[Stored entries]

* * * * * * * * *

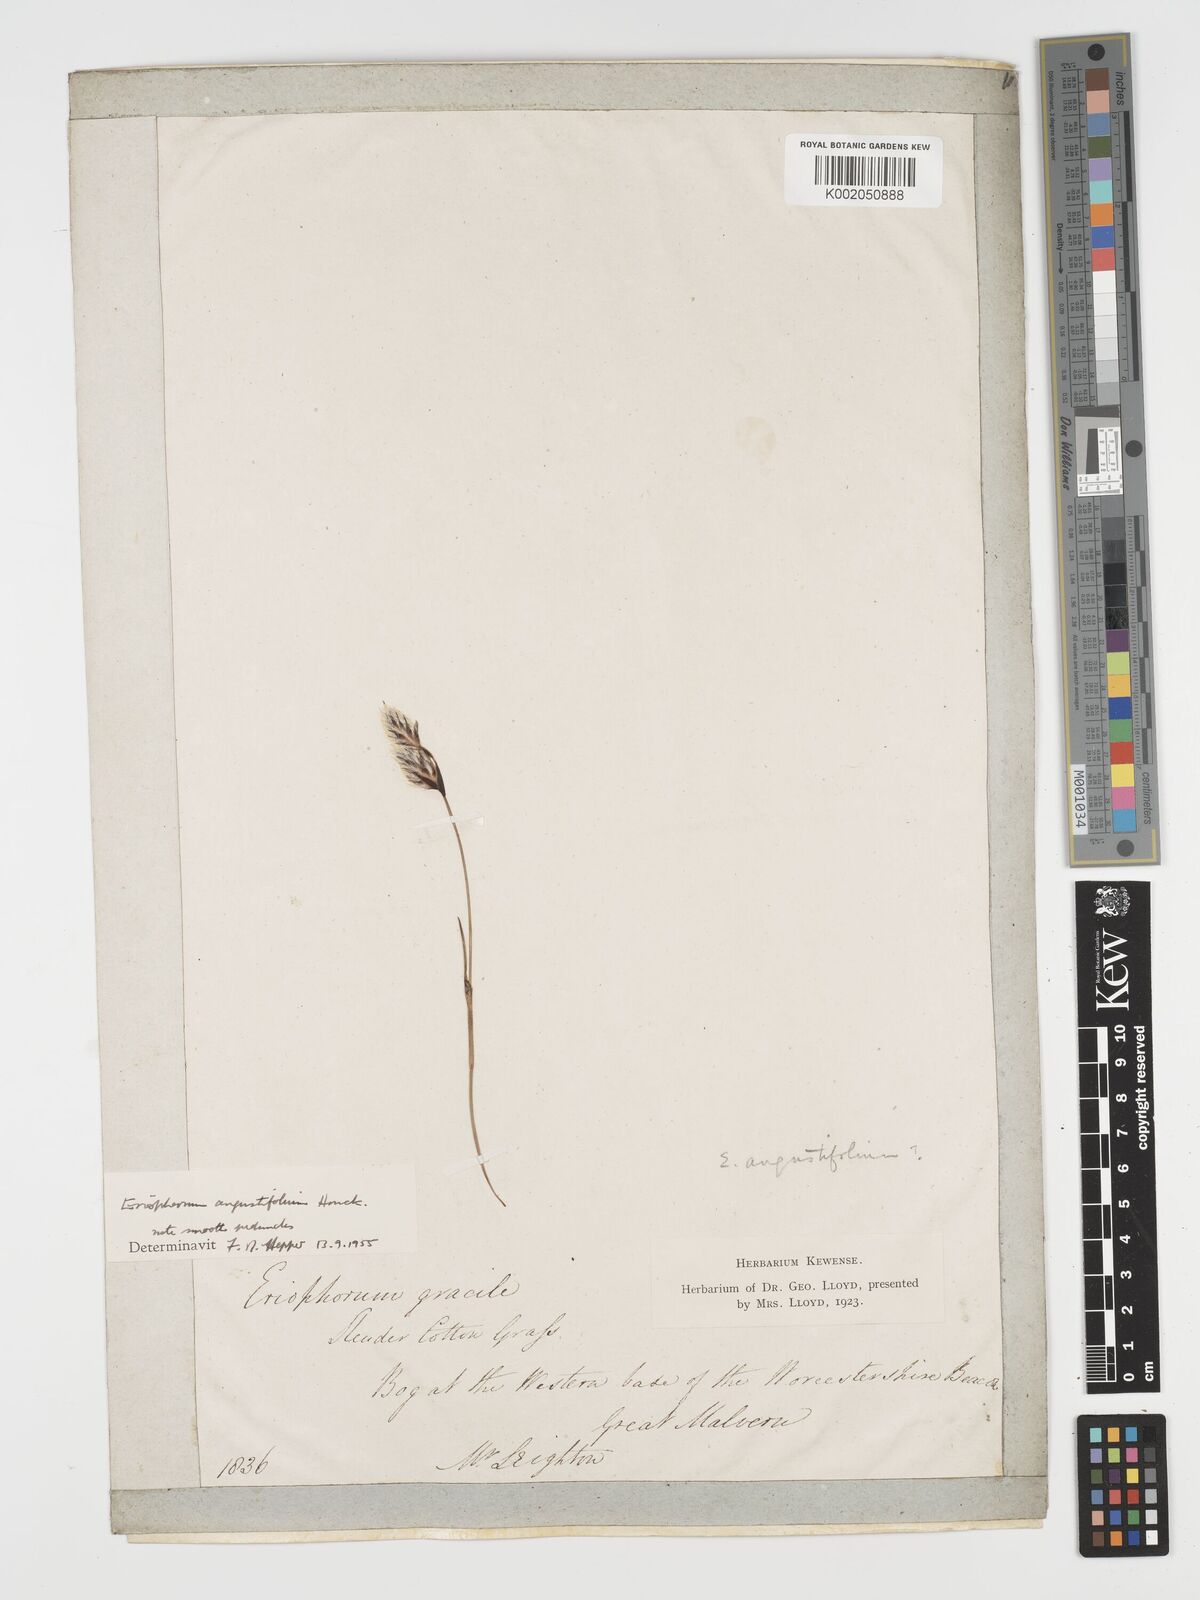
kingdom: Plantae
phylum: Tracheophyta
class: Liliopsida
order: Poales
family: Cyperaceae
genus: Eriophorum
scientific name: Eriophorum angustifolium
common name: Common cottongrass
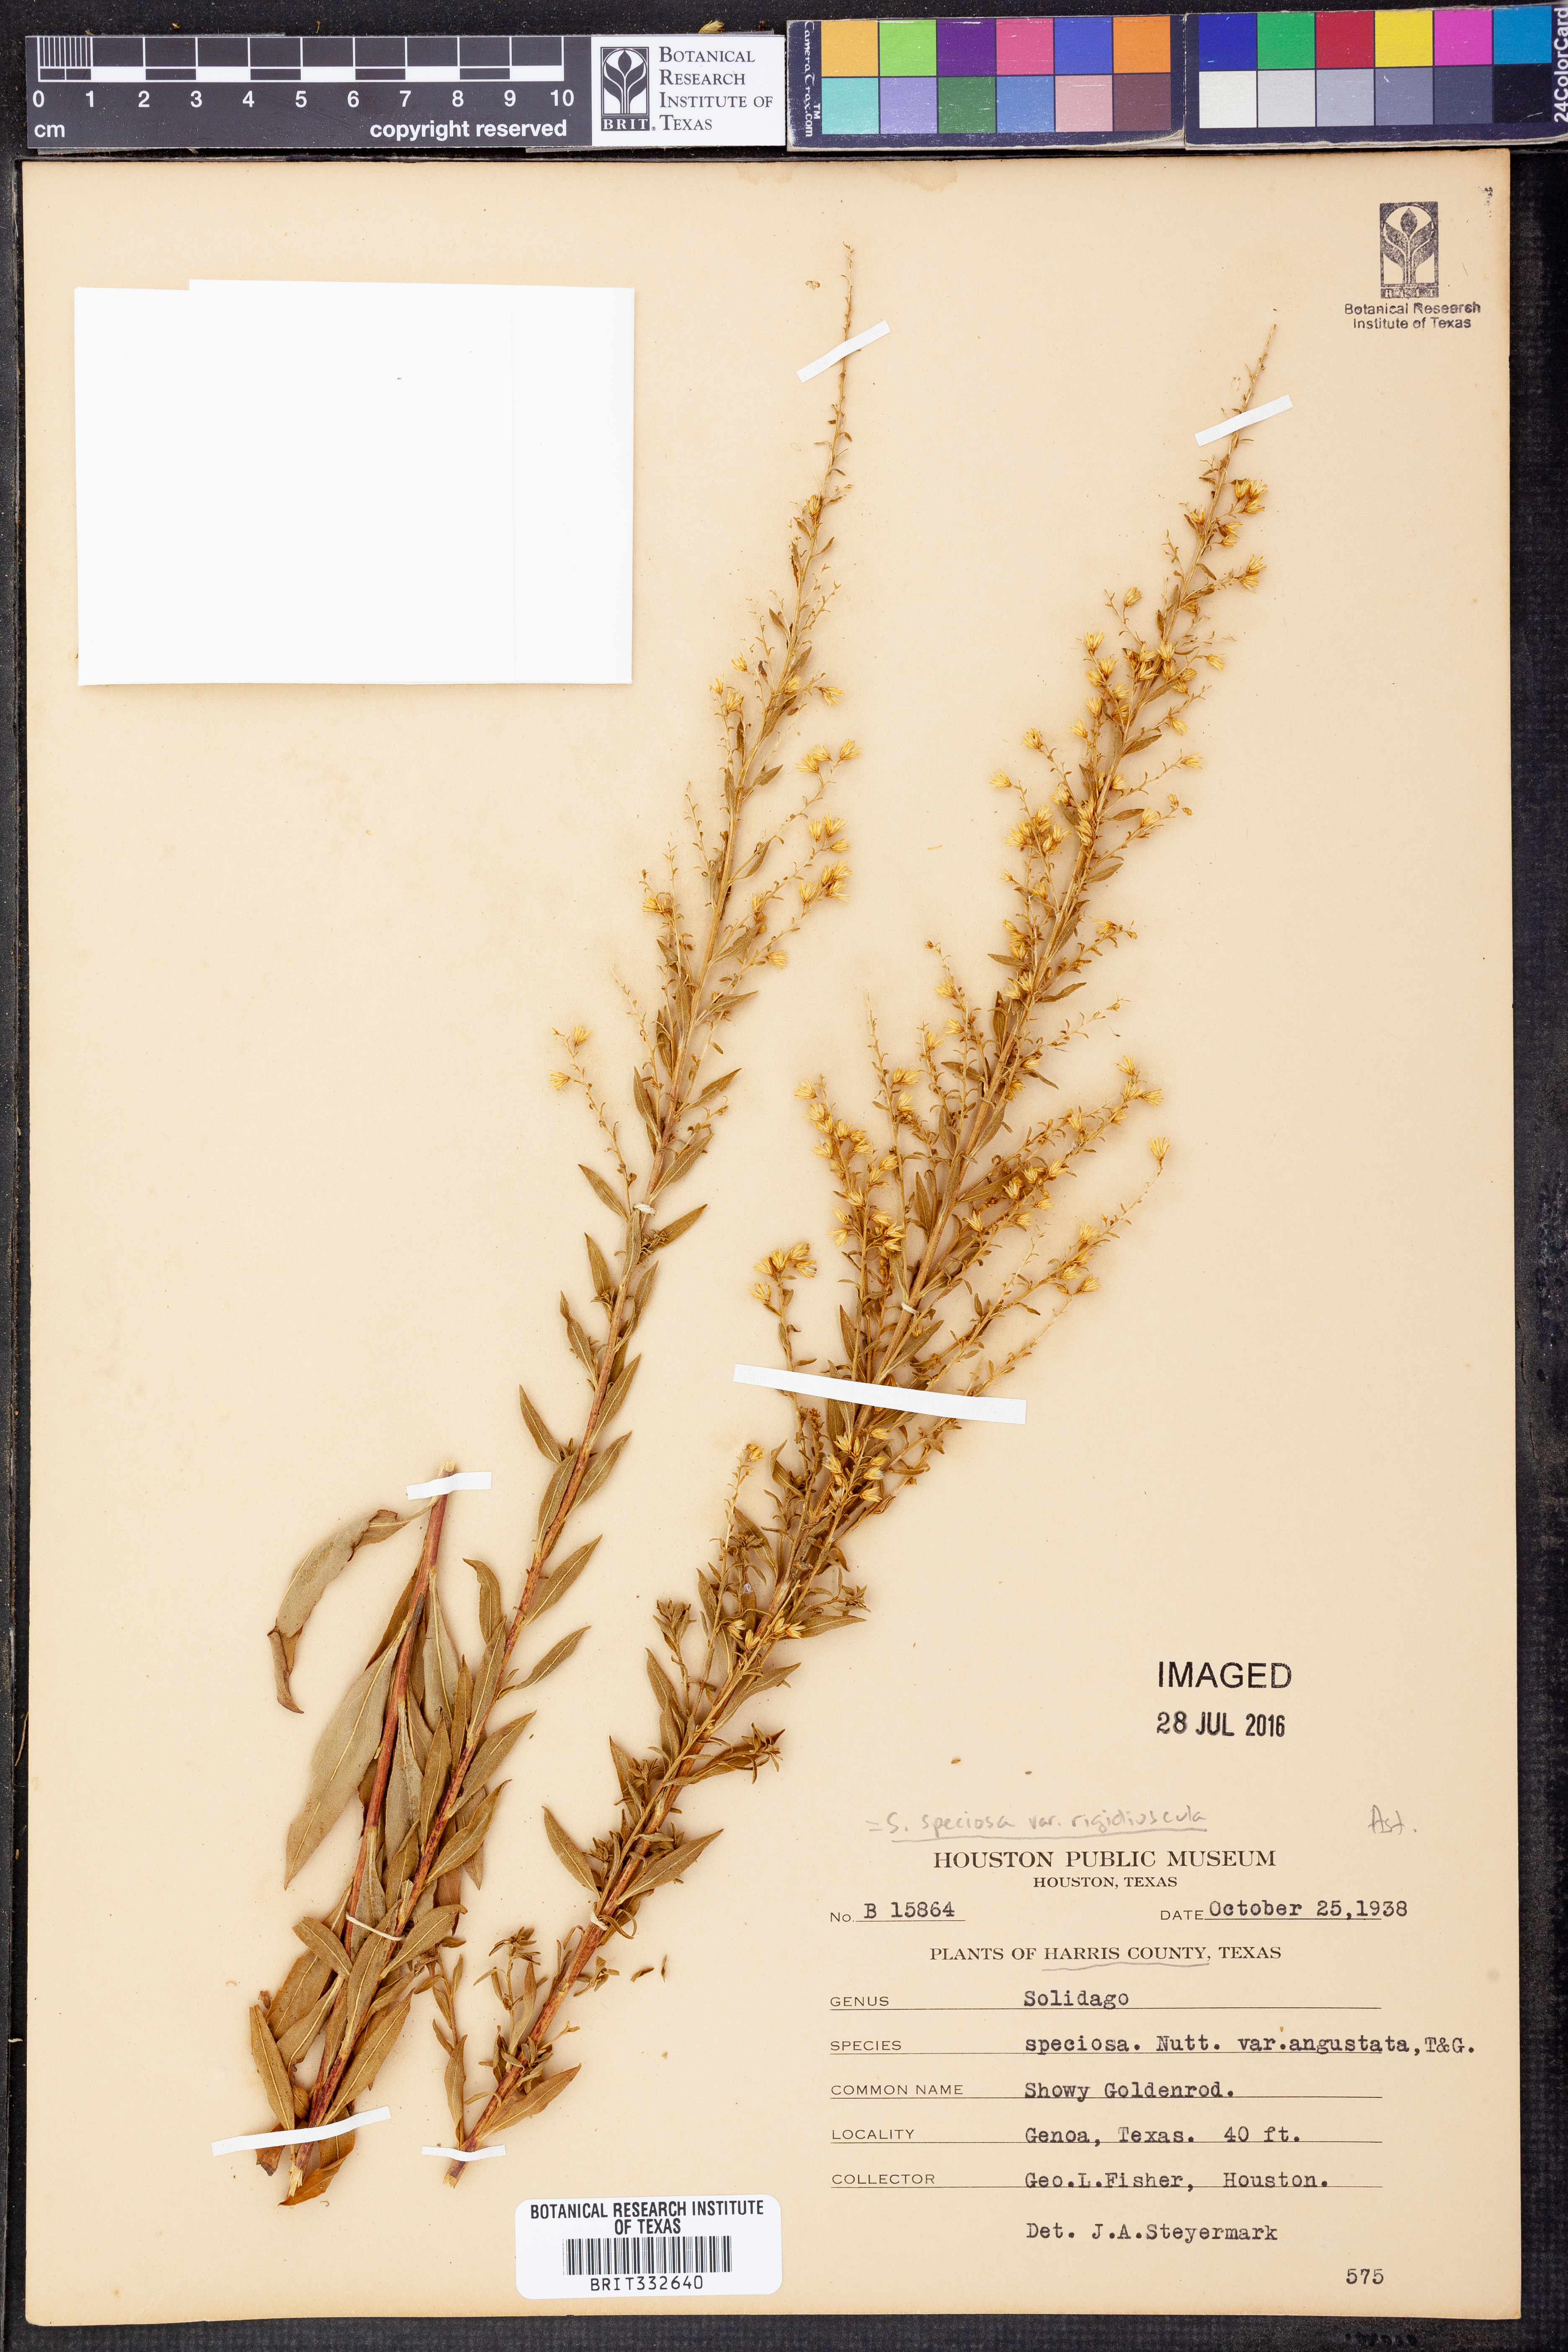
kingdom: Plantae
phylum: Tracheophyta
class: Magnoliopsida
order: Asterales
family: Asteraceae
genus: Solidago
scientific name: Solidago rigidiuscula
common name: Stiff-leaved showy goldenrod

* * * * * * * * *

- [Aim of the exercise]:
Write out every line of the records above word for word, leaving out the pictures.

- [The result]:
kingdom: Plantae
phylum: Tracheophyta
class: Liliopsida
order: Poales
family: Cyperaceae
genus: Eriophorum
scientific name: Eriophorum angustifolium
common name: Common cottongrass
kingdom: Plantae
phylum: Tracheophyta
class: Magnoliopsida
order: Asterales
family: Asteraceae
genus: Solidago
scientific name: Solidago rigidiuscula
common name: Stiff-leaved showy goldenrod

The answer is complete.